You are not overreacting. The whole point of a holiday or end of the year party is to treat employees for the hard work they do all year long.
It’s ridiculous that your employers expect employees to throw and pay for the party essentially. And to ask employees to attend over a holiday weekend?? SMDH.
Now, handling this is going to take a little tact, but I do think you need to speak up.
I would schedule a meeting with whichever superior you feel the most comfortable with. Write down what you want to say ahead of time. Speak with your co-workers so that you can offer their feedback as well. What would be even better is if you schedule the meeting with another coworker present. And come prepared to provide some alternative suggestions.
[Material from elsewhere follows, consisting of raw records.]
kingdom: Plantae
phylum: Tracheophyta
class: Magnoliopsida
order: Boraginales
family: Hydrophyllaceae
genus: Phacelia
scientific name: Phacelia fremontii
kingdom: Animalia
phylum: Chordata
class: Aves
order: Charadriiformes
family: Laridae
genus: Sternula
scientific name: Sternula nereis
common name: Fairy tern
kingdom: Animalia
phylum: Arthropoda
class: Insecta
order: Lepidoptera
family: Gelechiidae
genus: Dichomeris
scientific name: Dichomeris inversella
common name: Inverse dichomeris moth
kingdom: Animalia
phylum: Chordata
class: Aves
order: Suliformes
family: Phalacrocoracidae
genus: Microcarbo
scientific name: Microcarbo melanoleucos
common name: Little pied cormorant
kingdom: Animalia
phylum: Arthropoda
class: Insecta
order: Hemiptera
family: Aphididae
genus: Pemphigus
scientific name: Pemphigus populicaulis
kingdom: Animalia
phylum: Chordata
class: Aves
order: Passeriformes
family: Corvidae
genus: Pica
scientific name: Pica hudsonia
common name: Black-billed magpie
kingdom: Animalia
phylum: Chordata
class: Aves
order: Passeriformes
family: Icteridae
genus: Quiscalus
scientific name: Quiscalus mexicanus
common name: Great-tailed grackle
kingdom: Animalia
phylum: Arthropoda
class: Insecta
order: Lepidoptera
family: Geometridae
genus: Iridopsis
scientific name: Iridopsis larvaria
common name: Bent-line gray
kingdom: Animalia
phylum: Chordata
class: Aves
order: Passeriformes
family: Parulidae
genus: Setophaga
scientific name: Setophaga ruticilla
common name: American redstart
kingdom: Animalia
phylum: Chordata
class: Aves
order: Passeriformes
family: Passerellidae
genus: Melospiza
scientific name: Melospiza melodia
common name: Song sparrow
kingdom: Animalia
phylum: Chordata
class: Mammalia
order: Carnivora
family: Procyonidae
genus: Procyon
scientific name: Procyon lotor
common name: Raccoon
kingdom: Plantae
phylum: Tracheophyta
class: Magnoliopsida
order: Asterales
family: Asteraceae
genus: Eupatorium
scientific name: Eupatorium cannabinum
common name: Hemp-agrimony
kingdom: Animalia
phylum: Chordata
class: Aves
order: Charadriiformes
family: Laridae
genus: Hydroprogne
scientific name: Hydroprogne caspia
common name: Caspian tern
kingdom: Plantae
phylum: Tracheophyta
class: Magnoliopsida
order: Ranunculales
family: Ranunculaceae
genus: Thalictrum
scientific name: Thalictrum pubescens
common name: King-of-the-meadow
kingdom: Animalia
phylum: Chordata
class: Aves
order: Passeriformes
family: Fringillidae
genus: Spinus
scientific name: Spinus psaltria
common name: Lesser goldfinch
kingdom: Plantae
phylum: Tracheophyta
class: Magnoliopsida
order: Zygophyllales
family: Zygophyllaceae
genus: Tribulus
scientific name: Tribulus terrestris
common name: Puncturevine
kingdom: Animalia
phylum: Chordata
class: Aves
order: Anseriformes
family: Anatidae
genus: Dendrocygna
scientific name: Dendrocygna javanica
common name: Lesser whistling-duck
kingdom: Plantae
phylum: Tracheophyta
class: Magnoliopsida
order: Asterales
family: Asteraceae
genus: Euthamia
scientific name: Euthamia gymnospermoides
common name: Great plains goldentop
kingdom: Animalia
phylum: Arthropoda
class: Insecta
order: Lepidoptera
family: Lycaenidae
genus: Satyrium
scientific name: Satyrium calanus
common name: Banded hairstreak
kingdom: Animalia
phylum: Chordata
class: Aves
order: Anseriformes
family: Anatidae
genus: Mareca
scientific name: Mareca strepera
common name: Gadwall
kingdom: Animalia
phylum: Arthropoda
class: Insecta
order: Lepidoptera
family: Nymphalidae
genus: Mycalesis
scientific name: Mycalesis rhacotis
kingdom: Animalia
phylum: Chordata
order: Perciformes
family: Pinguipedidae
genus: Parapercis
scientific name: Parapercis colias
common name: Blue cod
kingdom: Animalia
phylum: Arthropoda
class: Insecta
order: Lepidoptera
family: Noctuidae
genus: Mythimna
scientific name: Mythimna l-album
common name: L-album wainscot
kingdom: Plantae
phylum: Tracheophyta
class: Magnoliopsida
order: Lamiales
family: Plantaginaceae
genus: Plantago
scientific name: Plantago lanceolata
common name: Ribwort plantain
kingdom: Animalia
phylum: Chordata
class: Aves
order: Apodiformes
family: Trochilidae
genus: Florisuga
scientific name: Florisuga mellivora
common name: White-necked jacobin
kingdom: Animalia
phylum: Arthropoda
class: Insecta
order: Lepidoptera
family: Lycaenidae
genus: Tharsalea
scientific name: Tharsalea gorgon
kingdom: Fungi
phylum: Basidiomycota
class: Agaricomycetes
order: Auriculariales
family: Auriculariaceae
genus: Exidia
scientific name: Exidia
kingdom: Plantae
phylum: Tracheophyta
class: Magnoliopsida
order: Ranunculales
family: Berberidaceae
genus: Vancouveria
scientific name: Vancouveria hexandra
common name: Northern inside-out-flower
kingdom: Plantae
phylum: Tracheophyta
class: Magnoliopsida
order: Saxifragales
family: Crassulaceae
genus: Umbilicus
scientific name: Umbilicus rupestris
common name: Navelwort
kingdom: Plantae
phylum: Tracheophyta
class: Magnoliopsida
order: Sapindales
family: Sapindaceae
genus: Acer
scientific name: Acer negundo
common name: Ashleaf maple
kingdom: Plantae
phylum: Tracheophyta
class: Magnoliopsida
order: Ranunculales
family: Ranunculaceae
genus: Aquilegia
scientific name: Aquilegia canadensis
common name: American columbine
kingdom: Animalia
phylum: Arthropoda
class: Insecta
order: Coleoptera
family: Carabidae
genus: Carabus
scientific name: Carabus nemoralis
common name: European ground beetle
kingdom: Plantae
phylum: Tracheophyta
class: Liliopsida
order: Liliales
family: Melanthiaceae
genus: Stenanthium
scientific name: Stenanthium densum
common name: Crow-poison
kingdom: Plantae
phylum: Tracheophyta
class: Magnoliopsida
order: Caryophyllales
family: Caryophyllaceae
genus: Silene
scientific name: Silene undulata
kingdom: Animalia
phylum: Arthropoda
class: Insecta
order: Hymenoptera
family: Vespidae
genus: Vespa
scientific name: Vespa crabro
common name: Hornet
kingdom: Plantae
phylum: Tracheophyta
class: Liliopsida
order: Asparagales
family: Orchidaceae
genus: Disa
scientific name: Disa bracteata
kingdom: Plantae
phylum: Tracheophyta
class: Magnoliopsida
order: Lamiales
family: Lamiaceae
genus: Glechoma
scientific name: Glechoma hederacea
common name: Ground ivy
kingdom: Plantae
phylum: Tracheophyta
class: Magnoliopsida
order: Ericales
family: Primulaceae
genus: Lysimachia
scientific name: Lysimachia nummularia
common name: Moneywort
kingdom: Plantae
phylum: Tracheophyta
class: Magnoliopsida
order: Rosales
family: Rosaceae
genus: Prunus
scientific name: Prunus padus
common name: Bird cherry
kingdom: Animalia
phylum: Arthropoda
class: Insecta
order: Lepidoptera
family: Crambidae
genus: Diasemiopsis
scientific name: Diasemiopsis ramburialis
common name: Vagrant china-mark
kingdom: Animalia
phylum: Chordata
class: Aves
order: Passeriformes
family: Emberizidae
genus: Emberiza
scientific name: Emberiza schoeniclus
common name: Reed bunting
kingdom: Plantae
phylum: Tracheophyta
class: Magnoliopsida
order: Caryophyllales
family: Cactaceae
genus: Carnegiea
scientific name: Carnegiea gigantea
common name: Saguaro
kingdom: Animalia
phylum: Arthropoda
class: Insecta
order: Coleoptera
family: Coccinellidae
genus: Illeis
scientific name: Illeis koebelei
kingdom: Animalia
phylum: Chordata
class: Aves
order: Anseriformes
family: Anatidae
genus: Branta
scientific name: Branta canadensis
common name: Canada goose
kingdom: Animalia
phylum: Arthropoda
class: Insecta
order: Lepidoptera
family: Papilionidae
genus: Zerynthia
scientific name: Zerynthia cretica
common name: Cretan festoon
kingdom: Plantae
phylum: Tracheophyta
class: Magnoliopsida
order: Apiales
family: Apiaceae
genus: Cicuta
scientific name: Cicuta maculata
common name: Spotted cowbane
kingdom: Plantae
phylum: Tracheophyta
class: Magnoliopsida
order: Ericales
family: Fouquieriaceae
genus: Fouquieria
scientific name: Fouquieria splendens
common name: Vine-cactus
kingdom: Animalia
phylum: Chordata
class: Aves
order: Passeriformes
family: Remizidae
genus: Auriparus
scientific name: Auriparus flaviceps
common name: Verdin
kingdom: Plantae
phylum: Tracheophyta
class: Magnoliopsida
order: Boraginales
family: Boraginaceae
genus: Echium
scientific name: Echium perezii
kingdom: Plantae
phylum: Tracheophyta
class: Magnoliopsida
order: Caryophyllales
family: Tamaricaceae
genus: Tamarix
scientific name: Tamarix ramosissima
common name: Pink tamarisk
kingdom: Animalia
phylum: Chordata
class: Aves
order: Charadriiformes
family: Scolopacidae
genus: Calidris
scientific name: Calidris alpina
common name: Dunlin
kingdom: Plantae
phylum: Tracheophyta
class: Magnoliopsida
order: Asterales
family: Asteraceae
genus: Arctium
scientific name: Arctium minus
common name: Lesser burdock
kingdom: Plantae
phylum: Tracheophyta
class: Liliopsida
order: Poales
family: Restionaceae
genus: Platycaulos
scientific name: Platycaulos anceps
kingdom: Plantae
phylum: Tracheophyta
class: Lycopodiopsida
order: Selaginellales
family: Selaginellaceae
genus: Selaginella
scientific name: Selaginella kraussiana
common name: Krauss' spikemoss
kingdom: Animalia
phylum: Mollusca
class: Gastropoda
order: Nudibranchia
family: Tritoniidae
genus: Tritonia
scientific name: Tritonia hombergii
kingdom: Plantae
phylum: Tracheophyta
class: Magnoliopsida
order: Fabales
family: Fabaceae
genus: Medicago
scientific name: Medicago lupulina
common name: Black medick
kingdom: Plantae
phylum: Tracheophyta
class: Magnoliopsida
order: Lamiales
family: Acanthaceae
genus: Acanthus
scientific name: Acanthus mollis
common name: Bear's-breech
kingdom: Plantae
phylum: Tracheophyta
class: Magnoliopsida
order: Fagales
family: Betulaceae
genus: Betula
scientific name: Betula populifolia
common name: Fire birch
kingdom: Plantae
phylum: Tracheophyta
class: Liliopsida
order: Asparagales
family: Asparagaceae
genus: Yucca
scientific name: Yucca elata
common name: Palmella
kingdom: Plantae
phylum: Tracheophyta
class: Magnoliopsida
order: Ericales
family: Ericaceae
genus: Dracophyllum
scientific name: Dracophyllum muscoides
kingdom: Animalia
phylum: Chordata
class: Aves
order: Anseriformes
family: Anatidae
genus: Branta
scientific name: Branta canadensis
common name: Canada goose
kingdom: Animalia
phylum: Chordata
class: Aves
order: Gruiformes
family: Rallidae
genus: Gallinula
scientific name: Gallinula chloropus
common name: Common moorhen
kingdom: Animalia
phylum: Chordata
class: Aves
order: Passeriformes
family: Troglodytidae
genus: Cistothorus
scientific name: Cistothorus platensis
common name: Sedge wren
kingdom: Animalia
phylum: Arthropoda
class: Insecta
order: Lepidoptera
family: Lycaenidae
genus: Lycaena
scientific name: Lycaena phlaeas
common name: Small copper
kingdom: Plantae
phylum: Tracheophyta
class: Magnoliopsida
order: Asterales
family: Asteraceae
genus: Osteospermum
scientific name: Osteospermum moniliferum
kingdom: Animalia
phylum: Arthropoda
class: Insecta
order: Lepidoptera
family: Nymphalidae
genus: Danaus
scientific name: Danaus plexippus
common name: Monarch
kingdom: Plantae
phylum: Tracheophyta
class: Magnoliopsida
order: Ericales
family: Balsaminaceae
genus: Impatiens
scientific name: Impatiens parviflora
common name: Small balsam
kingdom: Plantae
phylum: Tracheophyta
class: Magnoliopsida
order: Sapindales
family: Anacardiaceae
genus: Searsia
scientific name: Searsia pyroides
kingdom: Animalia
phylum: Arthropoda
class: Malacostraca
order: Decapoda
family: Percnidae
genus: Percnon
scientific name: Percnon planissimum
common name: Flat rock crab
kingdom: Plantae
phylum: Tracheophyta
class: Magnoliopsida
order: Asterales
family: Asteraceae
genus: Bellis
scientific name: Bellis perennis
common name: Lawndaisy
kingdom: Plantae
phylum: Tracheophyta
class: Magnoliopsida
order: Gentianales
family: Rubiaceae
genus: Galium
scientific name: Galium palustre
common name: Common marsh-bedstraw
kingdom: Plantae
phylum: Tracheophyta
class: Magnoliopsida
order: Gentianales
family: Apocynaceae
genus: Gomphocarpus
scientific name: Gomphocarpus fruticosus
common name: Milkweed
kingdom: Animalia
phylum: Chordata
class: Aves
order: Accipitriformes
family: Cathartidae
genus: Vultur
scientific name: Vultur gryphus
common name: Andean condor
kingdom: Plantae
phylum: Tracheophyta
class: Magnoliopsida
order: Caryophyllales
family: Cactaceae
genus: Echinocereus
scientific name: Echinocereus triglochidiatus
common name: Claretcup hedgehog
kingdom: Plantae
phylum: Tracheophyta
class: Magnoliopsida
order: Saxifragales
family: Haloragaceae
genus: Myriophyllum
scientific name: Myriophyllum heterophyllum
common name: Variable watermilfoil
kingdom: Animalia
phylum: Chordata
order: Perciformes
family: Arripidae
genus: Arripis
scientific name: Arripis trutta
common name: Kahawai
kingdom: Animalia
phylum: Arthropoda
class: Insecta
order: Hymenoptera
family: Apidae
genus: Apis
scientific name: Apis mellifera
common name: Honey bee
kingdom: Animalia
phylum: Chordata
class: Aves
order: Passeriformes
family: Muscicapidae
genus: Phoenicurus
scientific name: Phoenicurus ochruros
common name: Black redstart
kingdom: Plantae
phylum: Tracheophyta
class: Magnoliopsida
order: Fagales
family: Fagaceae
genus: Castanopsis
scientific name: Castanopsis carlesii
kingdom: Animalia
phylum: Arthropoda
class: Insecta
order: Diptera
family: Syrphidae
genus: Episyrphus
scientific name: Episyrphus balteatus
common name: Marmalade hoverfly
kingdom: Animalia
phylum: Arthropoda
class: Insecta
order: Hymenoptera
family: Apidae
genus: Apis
We so often let politeness supersede speaking our minds. And they don’t have to be mutually exclusive. You can get your point across while still acknowledging what they do and the respect you have for them.
The gist of what you need to communicate is that while you appreciate that they want to celebrate with the whole team, it’s unusual to ask their employees to host and provide the food, drink, etc.
Perhaps you can suggest that if this is going to be an everyone-chips-in situation, then the team can vote on what they want to do. Maybe you go out for drinks, or bowling, or a have lunch potluck at work.
They can’t fire you for expressing an opinion or making a suggestion. Do so with kindness and care, get some backup from your coworkers, and know that you are not a Scrooge — their version of a holiday party SUCKS.